Juho Haapala is a former and current Water and Development Research Group member, who had his defence in 2018 about governing water for local development. After the graduation, he spent two years in rural Nepal working in water-related governmental water projects and in this blog, he reflects the process of leaving in academia, working in the development sector and returning back to academia.
In March 2018, I was finishing my doctoral thesis after 4 years of hard, continuous work. I had started the post-graduate studies right after graduating from my Masters’ studies, as most of us, with no significant expert career in the past. Preparing for the foreseeable final submission of the thesis, I faced the inevitable problem that many of us young professionals may face at this point – the need to start considering the next steps in the life and career.
Here I describe my experiences outside of Aalto since then, as I think it might benefit the other young professionals who are considering their career options after the graduation (from either Master’s or Doctoral studies) and give a picture of some international work prospects in the field of development cooperation.
Two weeks after the submission of the thesis, I found myself packing my stuff and flying to Nepal for the next 2 years. I would work as a junior project manager in a large-scale, long-term rural development project. It was funded by the governments of Finland, Nepal, and the EU, employing 350 local and a couple of international experts, having more than a hundred thousand direct local beneficiaries annually, and a budget of approximately 70 million euro. I was in the project management team – a group of few local and international experts who led the project operations.

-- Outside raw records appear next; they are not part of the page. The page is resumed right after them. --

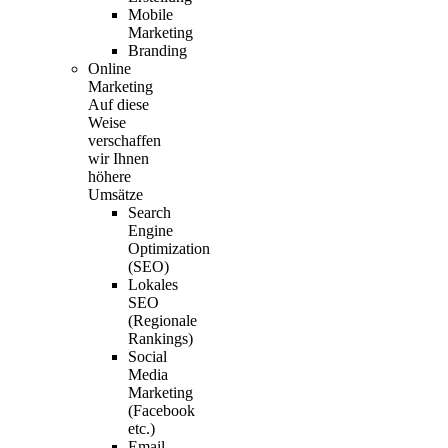
Mobile
Marketing
Branding
Online
Marketing
Auf diese
Weise
verschaffen
wir Ihnen
höhere
Umsätze
Search
Engine
Optimization
(SEO)
Lokales
SEO
(Regionale
Rankings)
Social
Media
Marketing
(Facebook
etc.)
Email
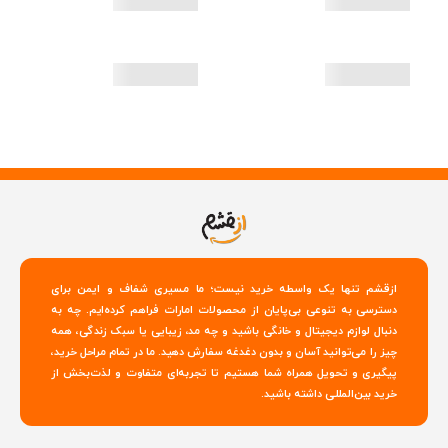
ازقشم تنها یک واسطه خرید نیست؛ ما مسیری شفاف و ایمن برای
دسترسی به تنوعی بی‌پایان از محصولات امارات فراهم کرده‌ایم. چه به
دنبال لوازم دیجیتال و خانگی باشید و چه مد، زیبایی یا سبک زندگی، همه
چیز را می‌توانید آسان و بدون دغدغه سفارش دهید. ما در تمام مراحل خرید،
پیگیری و تحویل همراه شما هستیم تا تجربه‌ای متفاوت و لذت‌بخش از
خرید بین‌المللی داشته باشید.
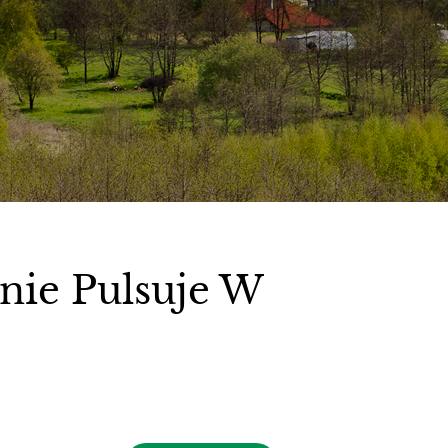
nie Pulsuje W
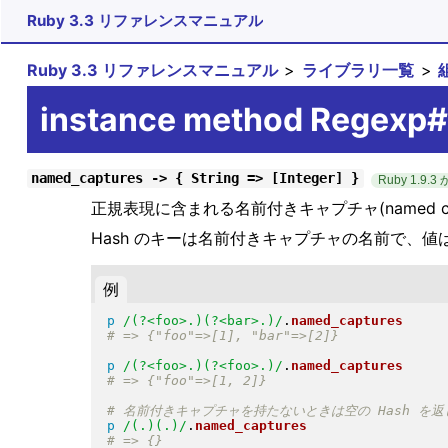
Ruby 3.3 リファレンスマニュアル
Ruby 3.3 リファレンスマニュアル
ライブラリ一覧
instance method Regexp
named_captures -> { String => [Integer] }
Ruby 1.9.3
正規表現に含まれる名前付きキャプチャ(named ca
Hash のキーは名前付きキャプチャの名前で、値
例
p
/(?<foo>.)(?<bar>.)/
.
named_captures
p
/(?<foo>.)(?<foo>.)/
.
named_captures
p
/(.)(.)/
.
named_captures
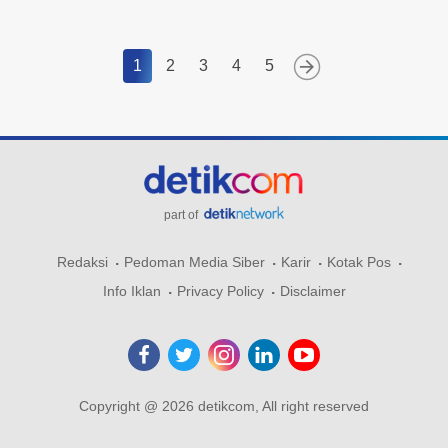
1
2
3
4
5
part of
Redaksi
Pedoman Media Siber
Karir
Kotak Pos
Info Iklan
Privacy Policy
Disclaimer
Copyright @ 2026 detikcom, All right reserved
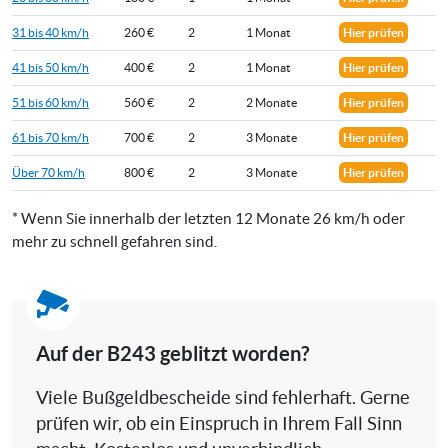
31 bis 40 km/h
260 €
2
1 Monat
Hier prüfen
41 bis 50 km/h
400 €
2
1 Monat
Hier prüfen
51 bis 60 km/h
560 €
2
2 Monate
Hier prüfen
61 bis 70 km/h
700 €
2
3 Monate
Hier prüfen
Über 70 km/h
800 €
2
3 Monate
Hier prüfen
* Wenn Sie innerhalb der letzten 12 Monate 26 km/h oder
mehr zu schnell gefahren sind.
Auf der B243 geblitzt worden?
Viele Bußgeldbescheide sind fehlerhaft. Gerne
prüfen wir, ob ein Einspruch in Ihrem Fall Sinn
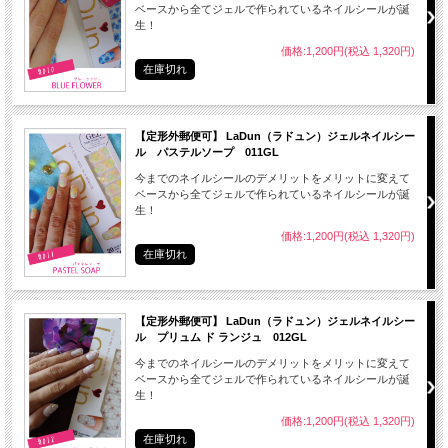
● 極端に低温、または高温多湿の場所、直射日光の当たる場所に保管しないでくだ
ベースから全てジェルで作られているネイルシールが誕
さい。
生！
価格:1,200円(税込 1,320円)
在庫切れ
シール20枚、付属のファイル1本
【定形外郵便可】 LaDun（ラドュン）ジェルネイルシー
ル パステルソープ 011GL
今までのネイルシールのデメリットをメリットに変えて
ベースから全てジェルで作られているネイルシールが誕
生！
中国
価格:1,200円(税込 1,320円)
在庫切れ
※ 商品画像は、ご覧のモニター・画面環境により画像の色味が実際と多少異なる
場合がございます。
【定形外郵便可】 LaDun（ラドュン）ジェルネイルシー
予めご了承ください。
ル プリュム ド ランジュ 012GL
今までのネイルシールのデメリットをメリットに変えて
ベースから全てジェルで作られているネイルシールが誕
生！
価格:1,200円(税込 1,320円)
在庫切れ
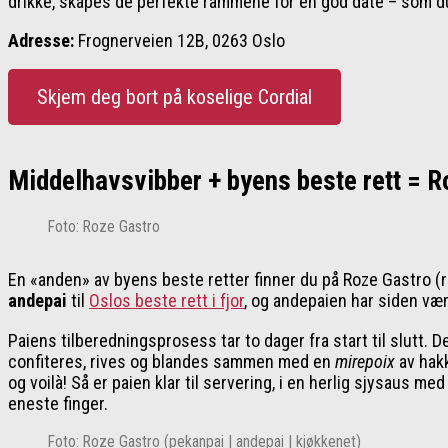
drikke, skapes de perfekte rammene for en god date – som du
Adresse:
Frognerveien 12B, 0263 Oslo
Skjem deg bort på koselige Cordial
Middelhavsvibber + byens beste rett = R
Foto: Roze Gastro
En «anden» av byens beste retter finner du på Roze Gastro (
andepai
til
Oslos beste rett i fjor
, og andepaien har siden vær
Paiens tilberedningsprosess tar to dager fra start til slutt.
confiteres, rives og blandes sammen med en
mirepoix
av hak
og voilà! Så er paien klar til servering, i en herlig sjysaus me
eneste finger.
Foto: Roze Gastro (pekanpai | andepai | kjøkkenet)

I worked for a consultant company, that implemented and managed the project under the supervision of the funder governments. I, therefore, got good experience from project management, leading hands-on implementation works and people, managing information flows, as well as tons of field experience. Similar Junior positions, salaried by the government of Finland, are occasionally available in the government-funded projects and UN agencies. Such Junior posts may, in the best case, give you significant work experience but requires a proactive attitude and ability to cope and live in potentially hard conditions, far away from the family.
The Junior post gave me once-in-lifetime personal experiences that I will never forget – especially the local people in their living, endogenous, culture, and travelling often days on foot to pristine remote villages in the Himalayas that hardly any foreign person has ever seen before. I learnt to appreciate the Nepalese people, language, habits, and the hard implementation work.
I had a chance to cooperate with a few international Team Leaders and other experts that had made their career in the international development field. The field is nowadays highly competed and dominated by senior male experts that have a long work history. The experience gave me an impression that penetrating to the market would require years of CV development in what-ever international posts available around the world. Among the experts, I met extremely committed, hard-core professionals who work hard and endeavor doing good. But I also met rather uncommitted people who certainly did not meet the requirements of their work, and mainly focused on selling their long CVs to consultancy companies that need them for winning new projects.
I got an impression that international consultant careers are often made of sequences of short contracts, impossible expectations from the employer and donors, constantly changing locations and workmates (that you cannot select), but also potentially rewarding works and meaningful lifestyle suitable for ‘global adventurers’ who can keep their smiles on in the hardest of circumstances.
I worked closely together with the representatives of the funders: Government of Nepal, Embassy of Finland, and the EU Delegation to Nepal. I also had a chance to follow the work done at the UN/Unicef office in Kathmandu, and in some Finnish INGOs. I found the Finnish INGOs working enthusiastically and doing a good job, but in an insignificant scale resources, and at low level of efficiency. Nevertheless, an INGO may offer good opportunities for hands-on technical experts and operative project managers as well.
The Embassies and the international conglomerates such as the EU and UN may offer good work opportunities, involving strategic planning and coordination, political negotiations, and supervision of the projects, for instance. As you can imagine, masses of bureaucracy and struggles with the continuous political negotiations with the recipient government and international agencies steps into the picture. As I realized when visiting the capital, a Junior post in the UN would have given a rather different but as valuable experience from working together with governments and other central agencies, coordinating big investments and processes such as country-wide SDG implementation, and living expatriate life in the capital.
Now, I find myself returning to the academic world. Personally, I the decision was not due insufficient opportunities available in the field of international development. Rather, the come-back resulted from my personal desire to continue with scientific research, and the wonderful team in AaltoWater and Development Research Group. I will, however, definitely keep the door open for new work opportunities in the sector of development cooperation in Finland or abroad, too.
There is life and career opportunities also outside of Aalto University; and not only in the sector of international consultancy that I have here described. It is worth constantly thinking of the possibilities, and considering them along with the academic opportunities when the right time comes.